Susannah has selective hearing. "Yeah, that's what you are. Dowdy. That might work for a queen, sis, but not for you. Hey, if you want, I could give you lessons on how to dress. I wouldn't even charge you a dime."
That hiked my hackles. I pointed to the fifteen feet of filmy fuchsia fabric that flowed over and around her skinny frame. "You look like a half-unwrapped mummy, dear. There's no way I'm going to wear that."

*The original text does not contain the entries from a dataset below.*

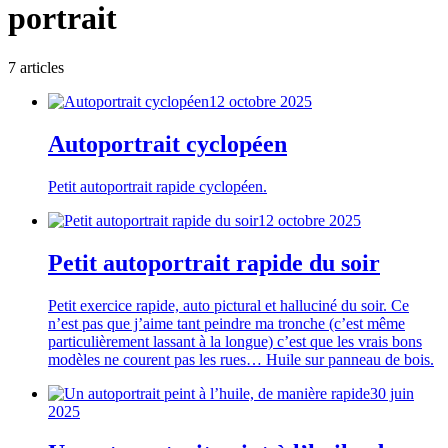
portrait
7
article
s
12 octobre 2025
Autoportrait cyclopéen
Petit autoportrait rapide cyclopéen.
12 octobre 2025
Petit autoportrait rapide du soir
Petit exercice rapide, auto pictural et halluciné du soir. Ce
n’est pas que j’aime tant peindre ma tronche (c’est même
particulièrement lassant à la longue) c’est que les vrais bons
modèles ne courent pas les rues… Huile sur panneau de bois.
30 juin
2025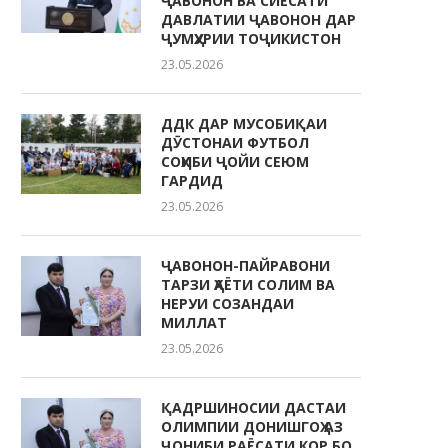
ҶАВОНОН ВА СИЁСАТИ
ДАВЛАТИИ ҶАВОНОН ДАР
ҶУМҲУРИИ ТОҶИКИСТОН
23.05.2026
ДДК ДАР МУСОБИҚАИ
ДӮСТОНАИ ФУТБОЛ
СОҲИБИ ҶОЙИ СЕЮМ
ГАРДИД
23.05.2026
ҶАВОНОН-ПАЙРАВОНИ
ТАРЗИ ҲАЁТИ СОЛИМ ВА
НЕРУИ СОЗАНДАИ
МИЛЛАТ
23.05.2026
ҚАДРШИНОСИИ ДАСТАИ
ОЛИМПИИ ДОНИШГОҲ АЗ
ҶОНИБИ РАЁСАТИ КОР БО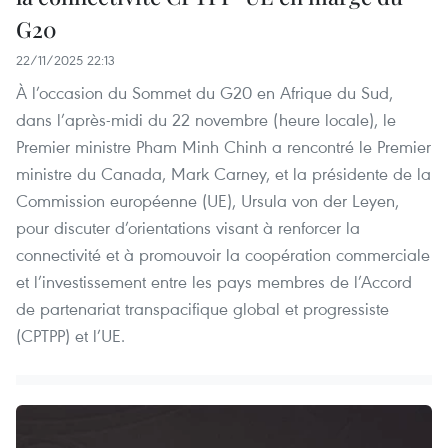
G20
22/11/2025 22:13
À l’occasion du Sommet du G20 en Afrique du Sud,
dans l’après-midi du 22 novembre (heure locale), le
Premier ministre Pham Minh Chinh a rencontré le Premier
ministre du Canada, Mark Carney, et la présidente de la
Commission européenne (UE), Ursula von der Leyen,
pour discuter d’orientations visant à renforcer la
connectivité et à promouvoir la coopération commerciale
et l’investissement entre les pays membres de l’Accord
de partenariat transpacifique global et progressiste
(CPTPP) et l’UE.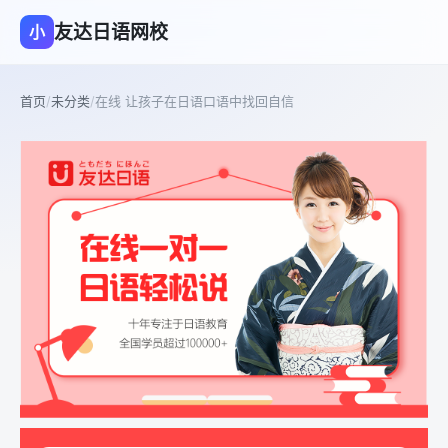
友达日语网校
小
首页
/
未分类
/
在线 让孩子在日语口语中找回自信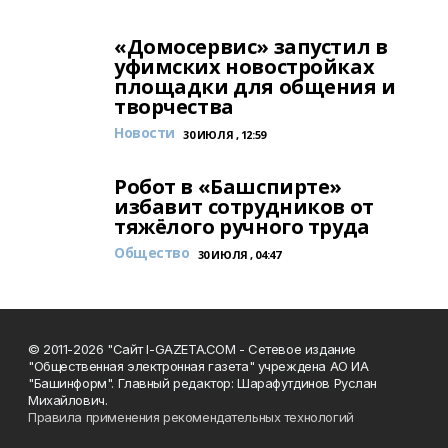
«Домосервис» запустил в
уфимских новостройках
площадки для общения и
творчества
Новости
30 ИЮЛЯ , 12:59
Робот в «Башспирте»
избавит сотрудников от
тяжёлого ручного труда
Общество
30 ИЮЛЯ , 04:47
© 2011-2026 "Сайт I-GAZETA.COM - Сетевое издание
"Общественная электронная газета" учреждена АО ИА
"Башинформ". Главный редактор: Шарафутдинов Руслан
Михайлович.
Правила применения рекомендательных технологий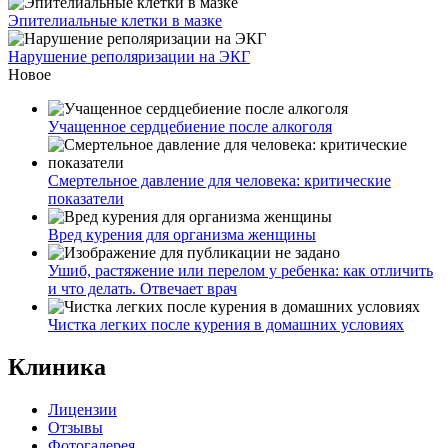
Эпителиальные клетки в мазке
Нарушение реполяризации на ЭКГ
Новое
Учащенное сердцебиение после алкоголя
Смертельное давление для человека: критические
показатели
Вред курения для организма женщины
Ушиб, растяжение или перелом у ребенка: как отличить
и что делать. Отвечает врач
Чистка легких после курения в домашних условиях
Клиника
Лицензии
Отзывы
Фотогалерея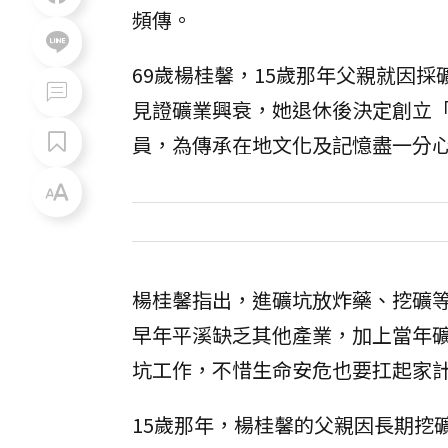
頻傳。
69歲楊桂馨，15歲那年父親就因
見證礦業興衰，她退休後決定創立
員，為傳承在地文化及記憶盡一分
楊桂馨指出，進礦坑放炸藥、挖礦
早年平溪缺乏其他產業，加上當年
坑工作，不惜生命安危也要扛起家
15歲那年，楊桂馨的父親因長期挖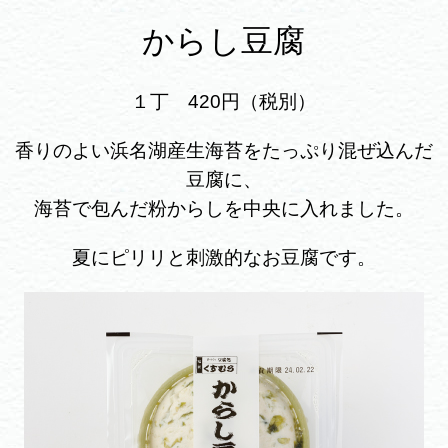
からし豆腐
１丁 420円（税別）
香りのよい浜名湖産生海苔をたっぷり混ぜ込んだ
豆腐に、
海苔で包んだ粉からしを中央に入れました。
夏にピリリと刺激的なお豆腐です。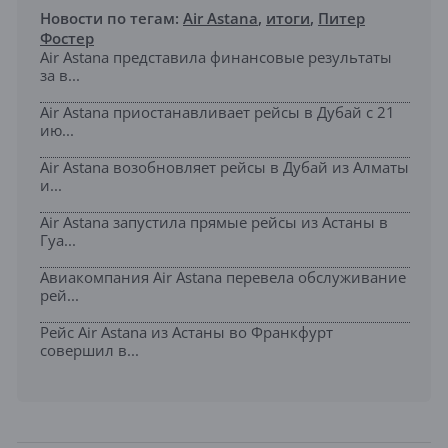
Новости по тегам:
Air Astana
,
итоги
,
Питер
Фостер
Air Astana представила финансовые результаты
за в...
Air Astana приостанавливает рейсы в Дубай с 21
ию...
Air Astana возобновляет рейсы в Дубай из Алматы
и...
Air Astana запустила прямые рейсы из Астаны в
Гуа...
Авиакомпания Air Astana перевела обслуживание
рей...
Рейс Air Astana из Астаны во Франкфурт
совершил в...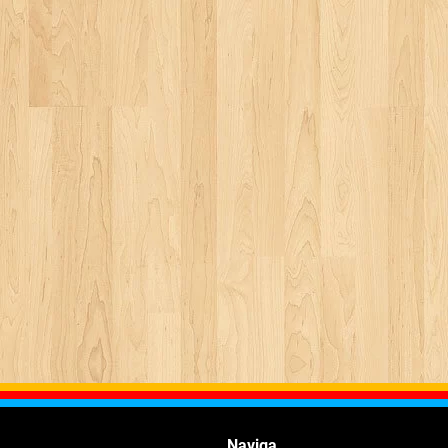
Naviga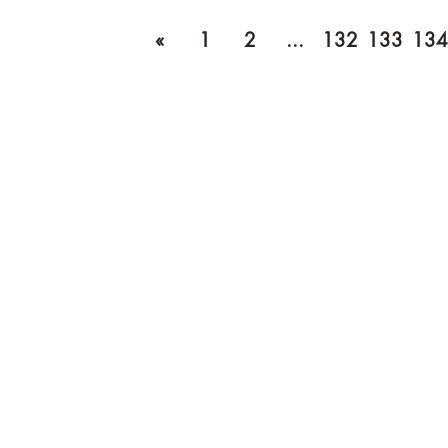
«
1
2
...
132
133
134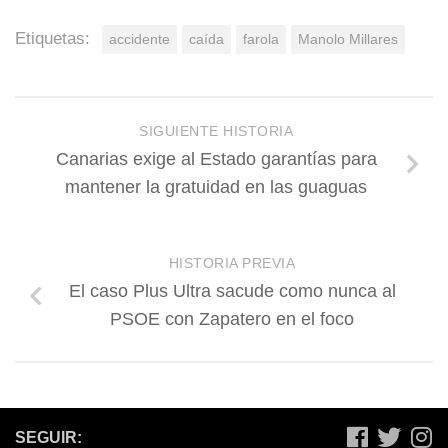
Etiquetas:
accidente
caída
farola
Manolo Millares
SIGUIENTE HISTORIA
Canarias exige al Estado garantías para
mantener la gratuidad en las guaguas
HISTORIA PREVIA
El caso Plus Ultra sacude como nunca al
PSOE con Zapatero en el foco
SEGUIR: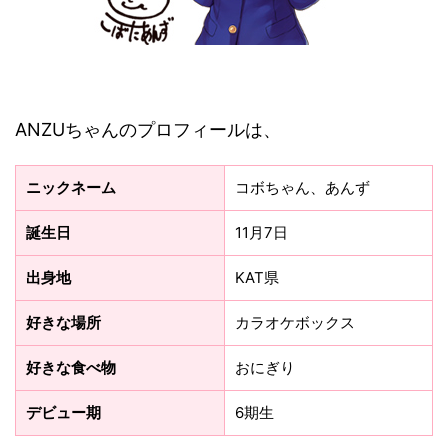
ANZUちゃんのプロフィールは、
ニックネーム
コボちゃん、あんず
誕生日
11月7日
出身地
KAT県
好きな場所
カラオケボックス
好きな食べ物
おにぎり
デビュー期
6期生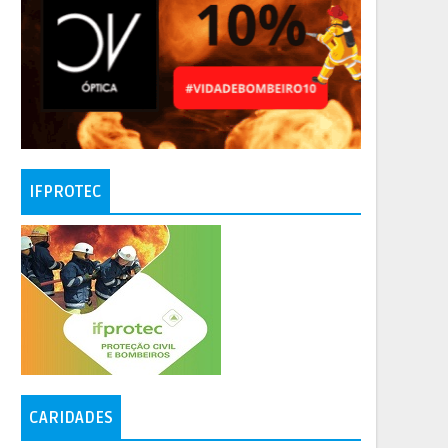
IFPROTEC
CARIDADES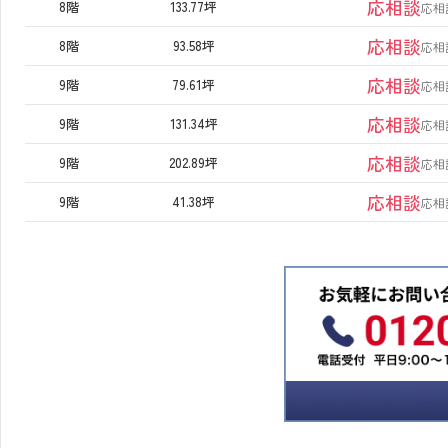
応相談
8階
133.77坪
応相
応相談
8階
93.58坪
応相
応相談
9階
79.61坪
応相
応相談
9階
131.34坪
応相
応相談
9階
202.89坪
応相
応相談
9階
41.38坪
応相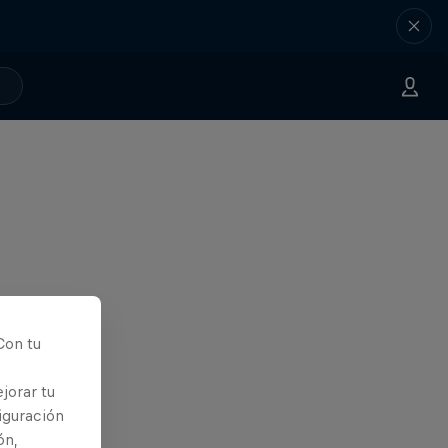
Con tu
jorar tu
iguración
ón,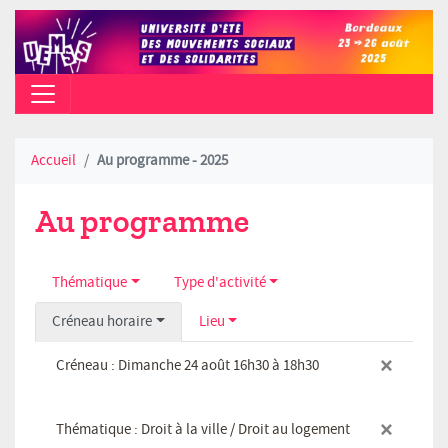
CAMPUS PEIXOTTO (TALENCE) - AO
Accueil
Au programme - 2025
Au programme
Thématique
Type d'activité
Créneau horaire
Lieu
×
Créneau : Dimanche 24 août 16h30 à 18h30
×
Thématique : Droit à la ville / Droit au logement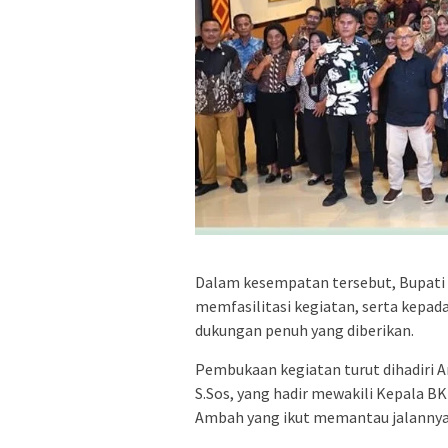
Dalam kesempatan tersebut, Bupati
memfasilitasi kegiatan, serta kepad
dukungan penuh yang diberikan.
Pembukaan kegiatan turut dihadiri A
S.Sos, yang hadir mewakili Kepala 
Ambah yang ikut memantau jalannya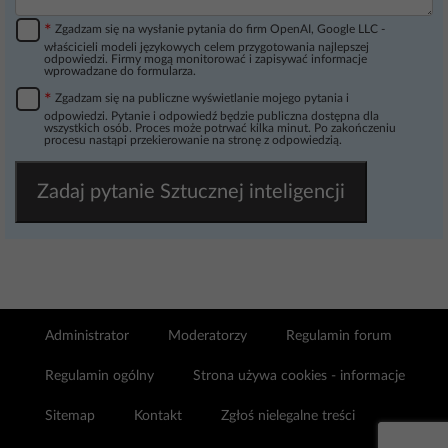
*
Zgadzam się na wysłanie pytania do firm OpenAI, Google LLC -
właścicieli modeli językowych celem przygotowania najlepszej
odpowiedzi. Firmy mogą monitorować i zapisywać informacje
wprowadzane do formularza.
*
Zgadzam się na publiczne wyświetlanie mojego pytania i
odpowiedzi. Pytanie i odpowiedź będzie publiczna dostępna dla
wszystkich osób. Proces może potrwać kilka minut. Po zakończeniu
procesu nastąpi przekierowanie na stronę z odpowiedzią.
Zadaj pytanie Sztucznej inteligencji
Administrator
Moderatorzy
Regulamin forum
Regulamin ogólny
Strona używa cookies - informacje
Sitemap
Kontakt
Zgłoś nielegalne treści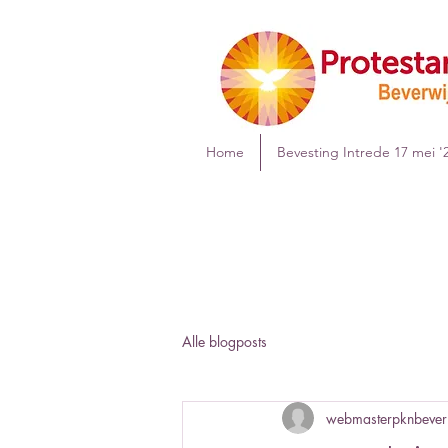
Home
Bevesting Intrede 17 mei '
Alle blogposts
webmasterpknbeve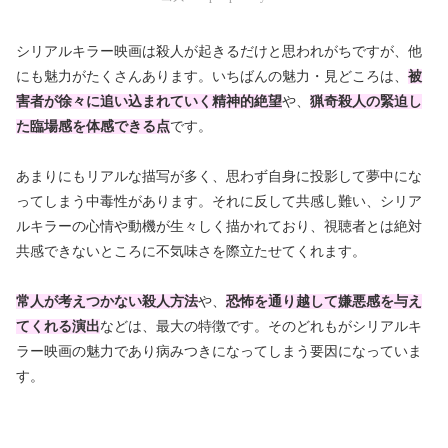
シリアルキラー映画は殺人が起きるだけと思われがちですが、他
にも魅力がたくさんあります。いちばんの魅力・見どころは、
被
害者が徐々に追い込まれていく精神的絶望
や、
猟奇殺人の
緊迫し
た臨場感を体感できる点
です。
あまりにもリアルな描写が多く、思わず自身に投影して夢中にな
ってしまう中毒性があります。それに反して共感し難い、シリア
ルキラーの心情や動機が生々しく描かれており、視聴者とは絶対
共感できないところに不気味さを際立たせてくれます。
常人が考えつかない殺人方法
や、
恐怖を通り越して嫌悪感を与え
てくれる演出
などは、最大の特徴です。そのどれもがシリアルキ
ラー映画の魅力であり病みつきになってしまう要因になっていま
す。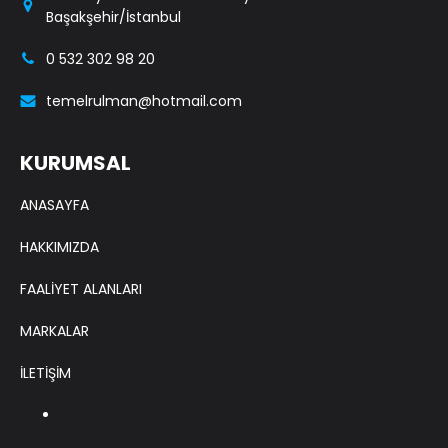
Başakşehir/İstanbul
0 532 302 98 20
temelrulman@hotmail.com
KURUMSAL
ANASAYFA
HAKKIMIZDA
FAALİYET ALANLARI
MARKALAR
İLETİŞİM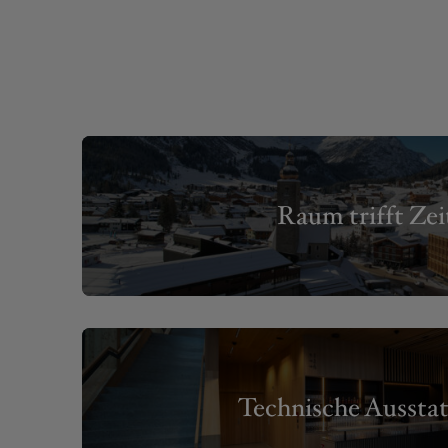
Raum trifft Zei
Technische Aussta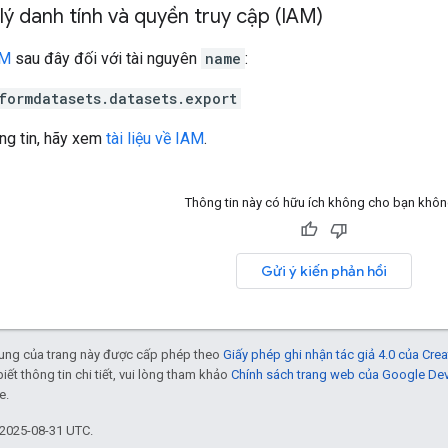
ý danh tính và quyền truy cập (IAM)
AM
sau đây đối với tài nguyên
name
:
formdatasets.datasets.export
ng tin, hãy xem
tài liệu về IAM
.
Thông tin này có hữu ích không cho bạn khô
Gửi ý kiến phản hồi
 dung của trang này được cấp phép theo
Giấy phép ghi nhận tác giả 4.0 của Cr
biết thông tin chi tiết, vui lòng tham khảo
Chính sách trang web của Google De
e.
 2025-08-31 UTC.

"Of course not, sis. This style takes attitude to wear. No, I was thinking about a skirt—say, mid-thigh length, and a nice little twin set. Tangerine would be a good color on you."
> "I'm a conservative Mennonite for crying out loud, not a go-go dancing Presbyterian."
Susannah laughed loudly. "Go-go? That is so retro, Mags. Hey, but let's not argue. You'll come, right?"
I nodded. Boy toy indeed. Still, if folks thought that was the case, it said less about my dowdy appearance than it did about my charming personality. Not every middle-aged Mennonite innkeeper can snag herself a boy toy.
Maryland might be only thirty-two miles away, but it is across the state line. The only time I'd been out of Pennsylvania was to go to Ohio. I hadn't needed a passport then, or shots for that matter, but that was Ohio, and I was there to visit Amish relatives. I was almost positive a passport wouldn't be needed for Maryland, but shots were probably a good idea. Alas, there would be no time for that if I wanted to make it back for Susannah's dinner party. I had no choice but to live dangerously on that account.
Just to be as safe as possible under the circumstances, I put the following items in my buggy: two one-gallon jugs of bottled water, a roll of double-ply toilet paper, three cans of Beanie Weenies, two cans of sardines, a six-pack of Three Musketeers candy bars, one large box of granola, one medium-size box of low-fat powdered milk, one small box of plastic spoons, a package of Styrofoam bowls, a single bag of trail mix, a jumbo bottle of that sanitizing hand gel that's been so popular lately, and a ball of string. One can never have too much twine, if you ask me. The last thing I plopped in the buggy was a roll of duct tape, an item that should be on the "must" list of every traveler contemplating a trip abroad.
Susannah had long since disappeared by the time I made my decisions, and Sam was at his usual place behind the register. He eyed my buggy with amusement.
"Going camping, Magdalena?"
"I'm going to Maryland."
"Then you'll need matches."
"You're right!"
He tossed a box on the counter. "On the house. So, how long you going to be gone?"
"Two hours minimum. Maybe three."
He nodded gravely. "Pays to play it safe."
"Say," I said casually, "you ever hear anything about a J.P. down there popular with the Hernia crowd?"
As proprietor of Hernia's only food store, Sam is privy to a lot of gossip, most of which he is happy to pass on. He threw a second pack of matches on the counter.